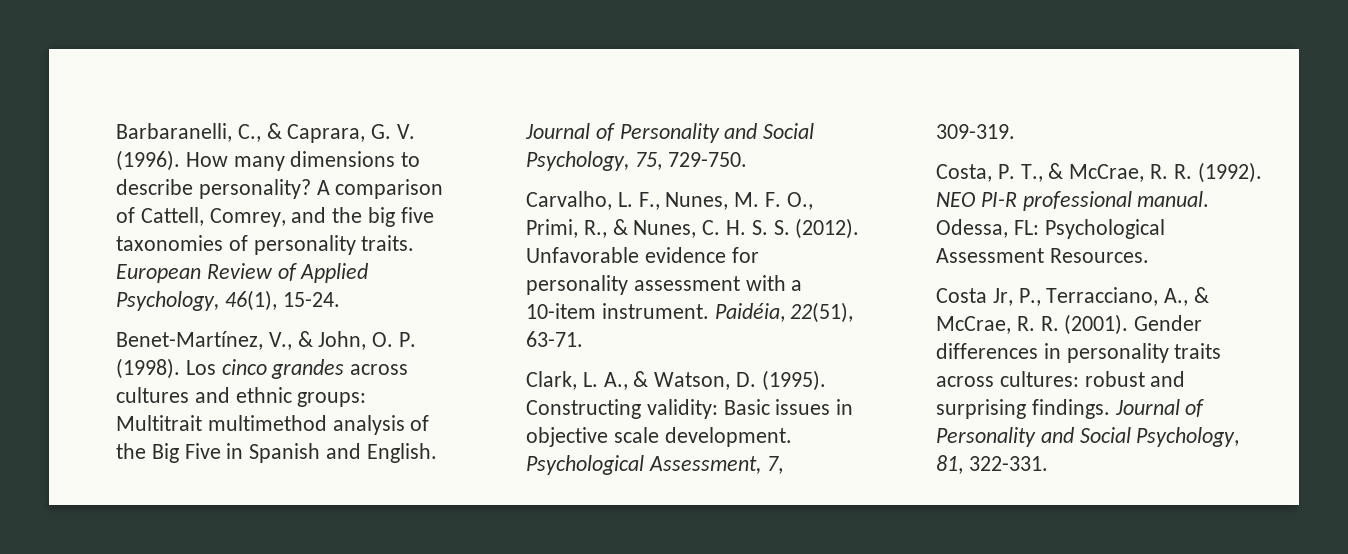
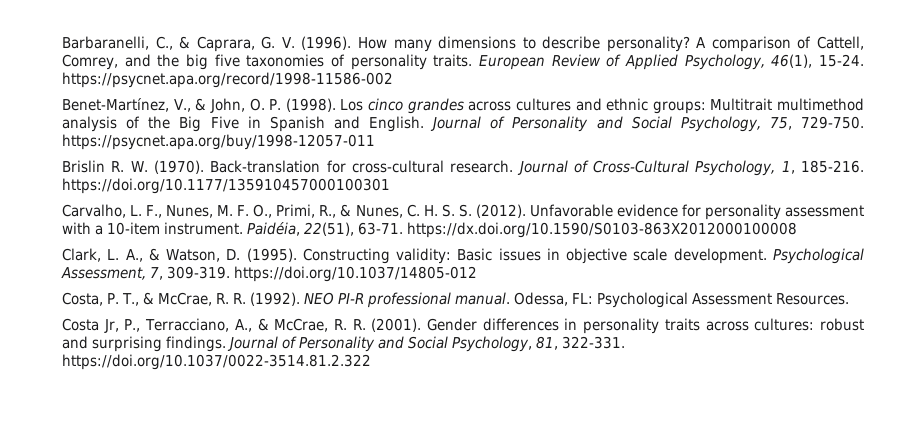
(340, 299) none -> [62,72,394,88] https://psycnet.apa.org/record/1998-11586-002
(747, 159) none -> [62,134,376,150] [62,160,865,176] [62,178,391,194] https://psycnet.apa.org/buy/1998-12057-011 // Brislin R. W. (1970). Back‐translation for cross‐cultural research. Journal of Cross-Cultural Psychology, 1, 185-216. https://doi.org/10.1177/135910457000100301
(583, 339) none -> [407,222,798,238] https://dx.doi.org/10.1590/S0103-863X2012000100008
(1015, 131) none -> [234,266,478,282] https://doi.org/10.1037/14805-012
(1048, 463) none -> [62,354,372,370] https://doi.org/10.1037/0022-3514.81.2.322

----

→ **INSTRUCTIONS FOR THE TASK**
The task calls for all records to be set down precisely, excluding any images.

→ **EXERCISE ANSWER**
(340, 299) none -> [62,72,394,88] https://psycnet.apa.org/record/1998-11586-002
(747, 159) none -> [62,134,376,150] [62,160,865,176] [62,178,391,194] https://psycnet.apa.org/buy/1998-12057-011 // Brislin R. W. (1970). Back‐translation for cross‐cultural research. Journal of Cross-Cultural Psychology, 1, 185-216. https://doi.org/10.1177/135910457000100301
(583, 339) none -> [407,222,798,238] https://dx.doi.org/10.1590/S0103-863X2012000100008
(1015, 131) none -> [234,266,478,282] https://doi.org/10.1037/14805-012
(1048, 463) none -> [62,354,372,370] https://doi.org/10.1037/0022-3514.81.2.322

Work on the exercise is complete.